L'histoire norvégienne rappelle aussi celle de la famille belge des Borlée, typée sprint. Les jumeaux trentenaires Kevin et Jonathan Borlée, sur la pente descendante, se contenteraient eux d'une médaille pour deux en finale du 400 m, vendredi soir aussi.

En attendant le relais du mile, dans lequel, avec l'appoint de leur frère cadet Dylan et du champion du monde junior Jonathan Sacoor, également entraîné par Jacques Borlée, père et coach des trois autres, la Belgique vise forcément la 1re place.

- Gènes -

Pour Jacques Borlée, dont l'épouse Edith de Martelaere était une spécialiste du 200 m, la culture du sport de haut niveau a nourri l'aventure.

"Les gènes, c'est 20 %. Tout le reste c'est de la volonté, du travail et de l'organisation", avait martelé en 2010 à l'AFP le papa, né dans l'ex-Congo belge et de nombreuses fois champion national sur toutes les distances du sprint.

Même sa fille Olivia avait été emportée par cette force de l'athlé au sein du clan, décrochant des médailles mondiale et olympique avec le relais 4x100 m.

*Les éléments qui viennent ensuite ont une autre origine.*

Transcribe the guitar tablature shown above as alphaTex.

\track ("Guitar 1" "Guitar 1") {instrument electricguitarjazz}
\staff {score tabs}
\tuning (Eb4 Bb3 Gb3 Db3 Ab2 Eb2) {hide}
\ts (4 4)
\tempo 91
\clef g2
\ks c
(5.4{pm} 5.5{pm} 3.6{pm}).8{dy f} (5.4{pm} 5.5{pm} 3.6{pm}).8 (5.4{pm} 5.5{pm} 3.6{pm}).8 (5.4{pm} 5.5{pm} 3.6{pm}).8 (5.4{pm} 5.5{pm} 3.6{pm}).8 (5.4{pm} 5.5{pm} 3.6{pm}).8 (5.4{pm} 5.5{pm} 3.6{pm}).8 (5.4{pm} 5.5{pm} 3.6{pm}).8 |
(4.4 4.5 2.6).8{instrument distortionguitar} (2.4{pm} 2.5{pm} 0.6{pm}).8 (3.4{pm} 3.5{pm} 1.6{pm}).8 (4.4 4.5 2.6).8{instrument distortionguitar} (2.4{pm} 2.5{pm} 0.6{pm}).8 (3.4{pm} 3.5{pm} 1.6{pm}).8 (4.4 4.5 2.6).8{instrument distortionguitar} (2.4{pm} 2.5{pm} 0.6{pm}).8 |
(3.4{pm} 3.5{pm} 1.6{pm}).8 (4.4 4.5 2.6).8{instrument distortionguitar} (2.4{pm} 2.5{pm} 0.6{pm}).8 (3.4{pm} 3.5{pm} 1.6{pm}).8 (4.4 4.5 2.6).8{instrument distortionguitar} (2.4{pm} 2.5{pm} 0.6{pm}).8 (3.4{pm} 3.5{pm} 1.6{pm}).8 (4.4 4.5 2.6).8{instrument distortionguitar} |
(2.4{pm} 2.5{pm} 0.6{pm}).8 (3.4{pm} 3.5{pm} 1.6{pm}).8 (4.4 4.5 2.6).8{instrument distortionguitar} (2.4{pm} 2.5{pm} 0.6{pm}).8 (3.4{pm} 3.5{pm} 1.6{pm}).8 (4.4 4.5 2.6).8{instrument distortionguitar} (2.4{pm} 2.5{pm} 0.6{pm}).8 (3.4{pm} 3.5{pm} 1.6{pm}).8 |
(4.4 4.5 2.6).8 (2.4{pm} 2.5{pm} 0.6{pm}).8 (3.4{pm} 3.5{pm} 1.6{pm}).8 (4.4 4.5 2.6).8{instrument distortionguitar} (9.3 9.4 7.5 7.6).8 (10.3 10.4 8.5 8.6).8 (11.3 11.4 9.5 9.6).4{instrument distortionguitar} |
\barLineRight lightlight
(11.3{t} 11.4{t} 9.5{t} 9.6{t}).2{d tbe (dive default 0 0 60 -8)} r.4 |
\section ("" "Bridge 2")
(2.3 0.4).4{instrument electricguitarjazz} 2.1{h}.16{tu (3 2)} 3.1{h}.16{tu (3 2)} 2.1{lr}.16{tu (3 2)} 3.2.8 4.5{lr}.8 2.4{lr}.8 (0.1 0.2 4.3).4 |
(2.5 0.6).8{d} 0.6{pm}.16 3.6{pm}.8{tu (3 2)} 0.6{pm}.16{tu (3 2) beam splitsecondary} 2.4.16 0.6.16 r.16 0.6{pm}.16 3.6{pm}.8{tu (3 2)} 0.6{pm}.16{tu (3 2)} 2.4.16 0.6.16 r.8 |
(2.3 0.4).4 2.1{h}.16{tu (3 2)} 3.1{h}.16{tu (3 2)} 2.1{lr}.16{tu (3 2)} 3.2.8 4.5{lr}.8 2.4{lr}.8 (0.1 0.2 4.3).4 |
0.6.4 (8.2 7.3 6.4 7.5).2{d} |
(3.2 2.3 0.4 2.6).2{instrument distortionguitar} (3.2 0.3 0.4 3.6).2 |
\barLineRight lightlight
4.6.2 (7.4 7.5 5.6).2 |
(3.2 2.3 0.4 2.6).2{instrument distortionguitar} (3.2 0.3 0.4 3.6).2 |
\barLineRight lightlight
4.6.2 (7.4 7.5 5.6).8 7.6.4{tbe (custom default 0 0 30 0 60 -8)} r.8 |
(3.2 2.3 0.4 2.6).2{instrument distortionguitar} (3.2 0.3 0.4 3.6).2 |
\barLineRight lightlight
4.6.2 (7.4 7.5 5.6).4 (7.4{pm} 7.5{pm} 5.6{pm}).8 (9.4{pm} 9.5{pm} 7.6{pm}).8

Les statistiques l'attestent: le sport devient de plus en plus une affaire de famille, en particulier l'athlétisme. Une histoire de culture et de génétique. Avec aussi une raison financière. Il y a huit ans, Jacques Borlée avait en effet averti: "en Belgique, les athlètes sont souvent des enfants d'anciens sportifs et du système."

C'est sur cette pente que le sport s'est engagé et pas seulement en Belgique. Au point que certains imaginent, dans un avenir proche, des écuries familiales. Sur le modèle des chevaux de course, dont la sélection est le premier critère.